> _Provided material_:
····················

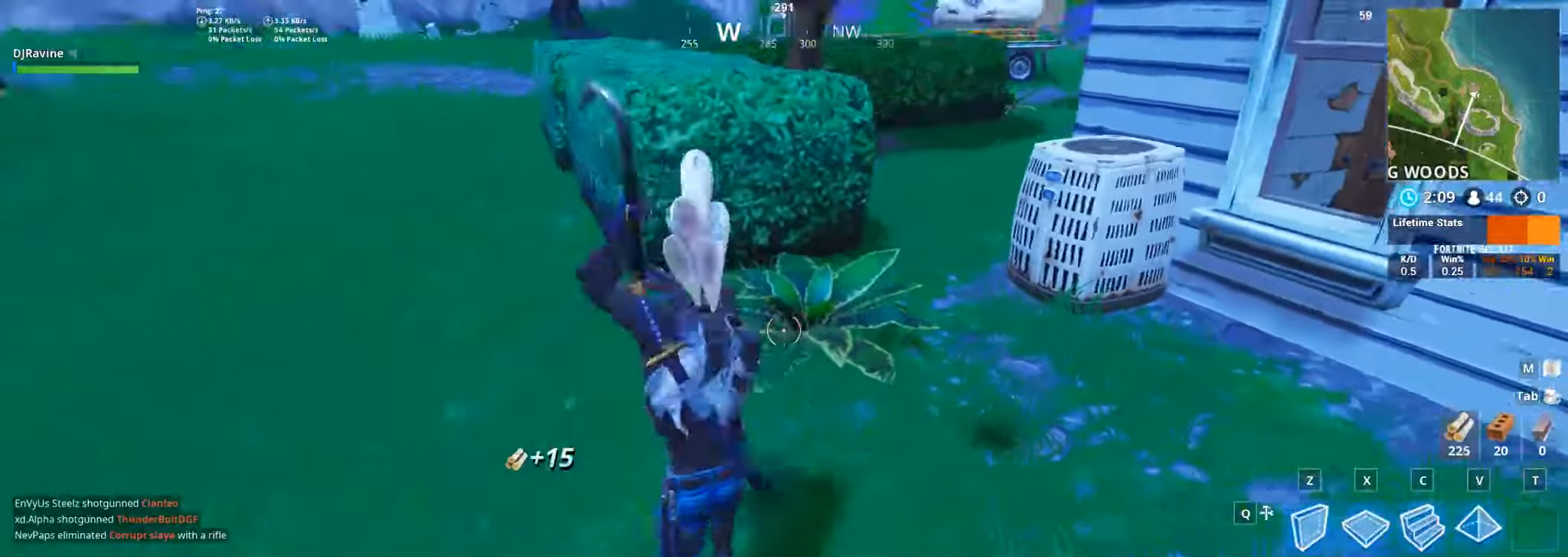
{"dt_ms": 500, "keys": ["d", "w"], "mouse": ["left"], "events": [[417, "d", "down"]]}
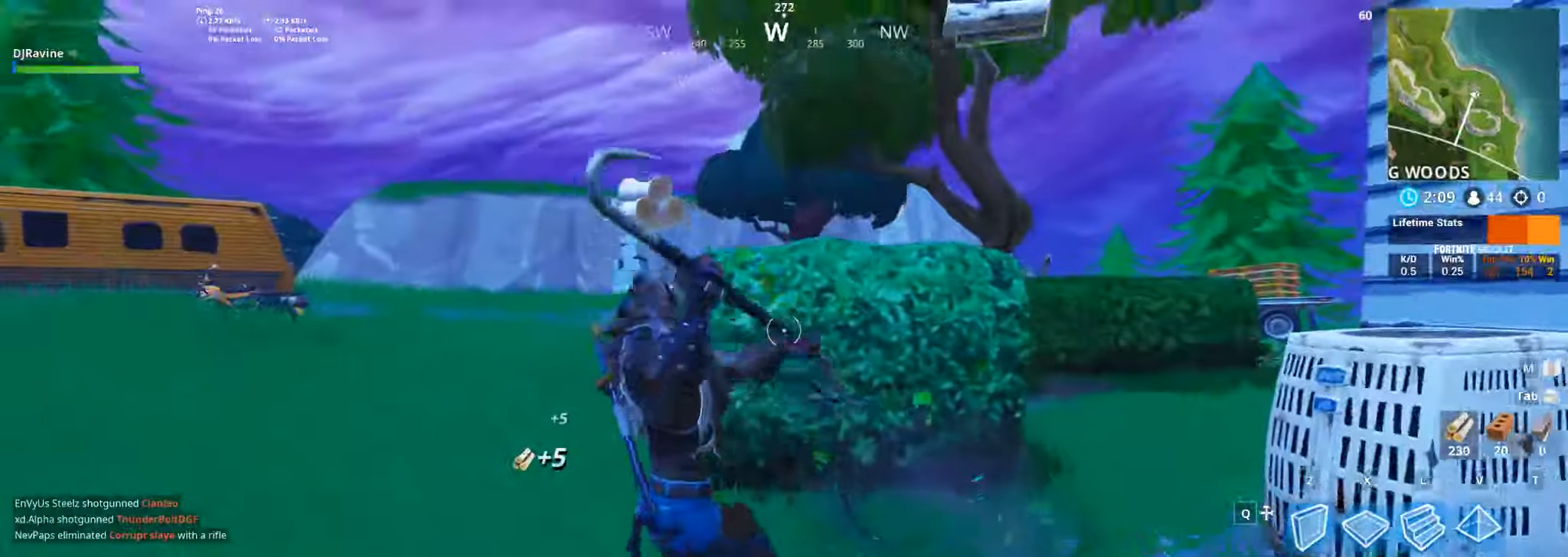
{"dt_ms": 500, "keys": ["d"], "mouse": ["left"], "events": [[167, "w", "up"]]}
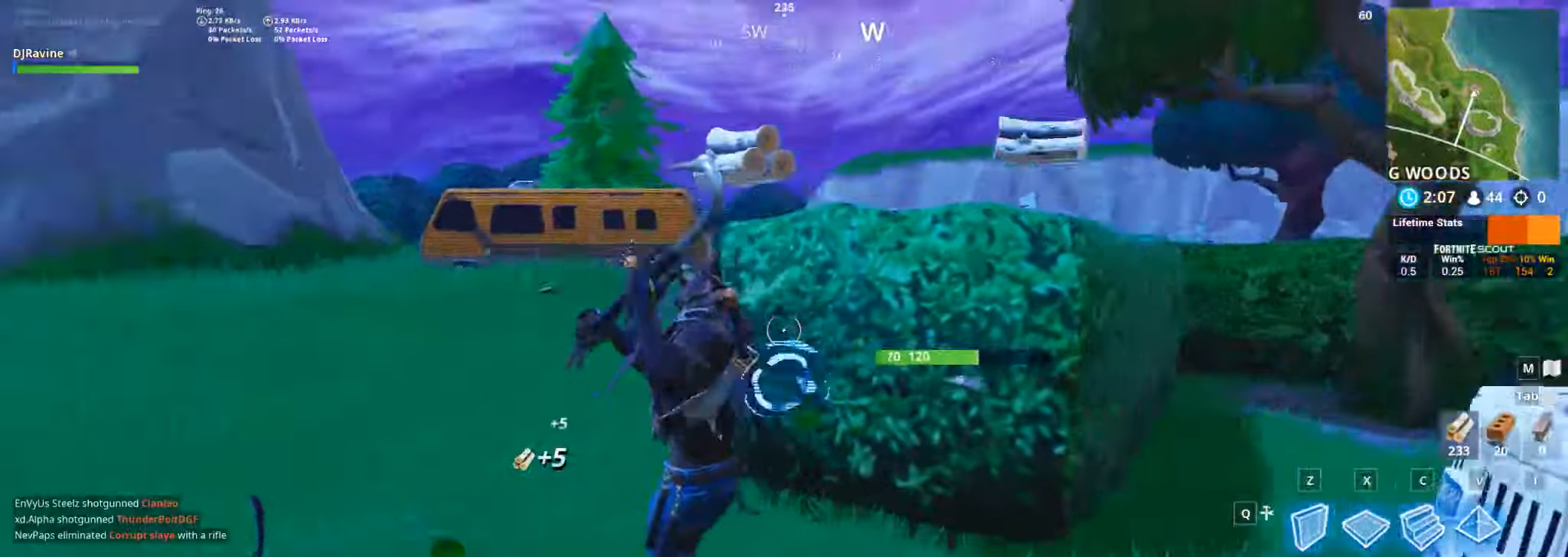
{"dt_ms": 500, "keys": ["d", "w"], "mouse": [], "events": [[250, "w", "down"], [467, "mouse_left", "up"]]}
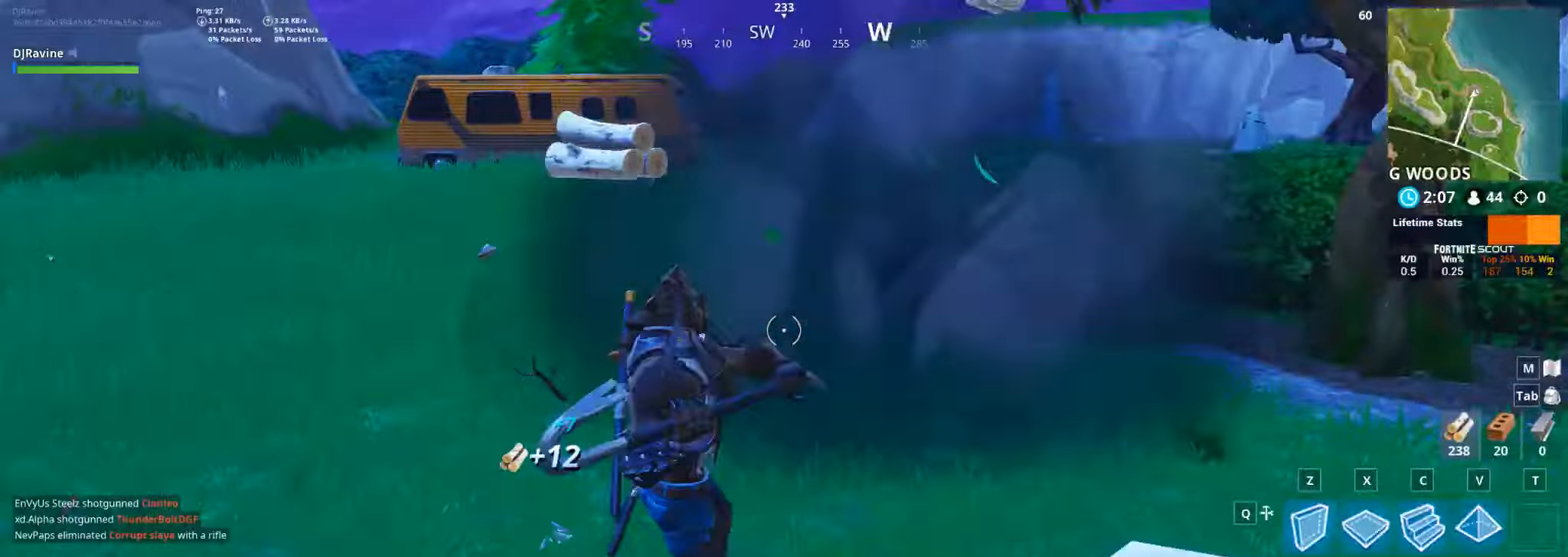
{"dt_ms": 500, "keys": ["d", "w"], "mouse": [], "events": []}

····················

> _Work instruction_: Pictures are to be omitted; otherwise, write out the data exactly as it appears.

> _Task response_:
{"dt_ms": 500, "keys": ["d", "w"], "mouse": ["left"], "events": [[417, "d", "down"]]}
{"dt_ms": 500, "keys": ["d"], "mouse": ["left"], "events": [[167, "w", "up"]]}
{"dt_ms": 500, "keys": ["d", "w"], "mouse": [], "events": [[250, "w", "down"], [467, "mouse_left", "up"]]}
{"dt_ms": 500, "keys": ["d", "w"], "mouse": [], "events": []}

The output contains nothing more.